Copy the data exactly. Images are to be left out.
··········
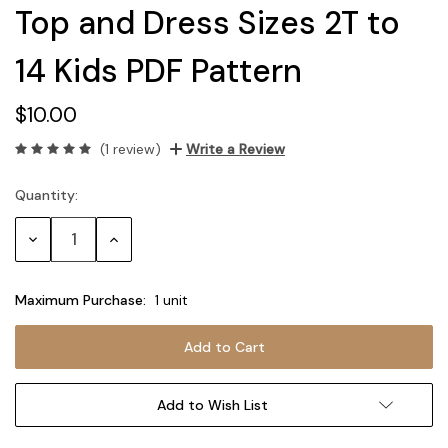
Top and Dress Sizes 2T to
14 Kids PDF Pattern
$10.00
(1 review)
Write a Review
Quantity:
Current
Stock:
Decrease
Increase
Quantity:
Quantity:
Maximum Purchase:
1 unit
Add to Wish List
··········
ANSWER TO THIS EXERCISE:
Top and Dress Sizes 2T to
14 Kids PDF Pattern
$10.00
(1 review)
Write a Review
Quantity:
Current
Stock:
Decrease
Increase
Quantity:
Quantity:
Maximum Purchase:
1 unit
Add to Wish List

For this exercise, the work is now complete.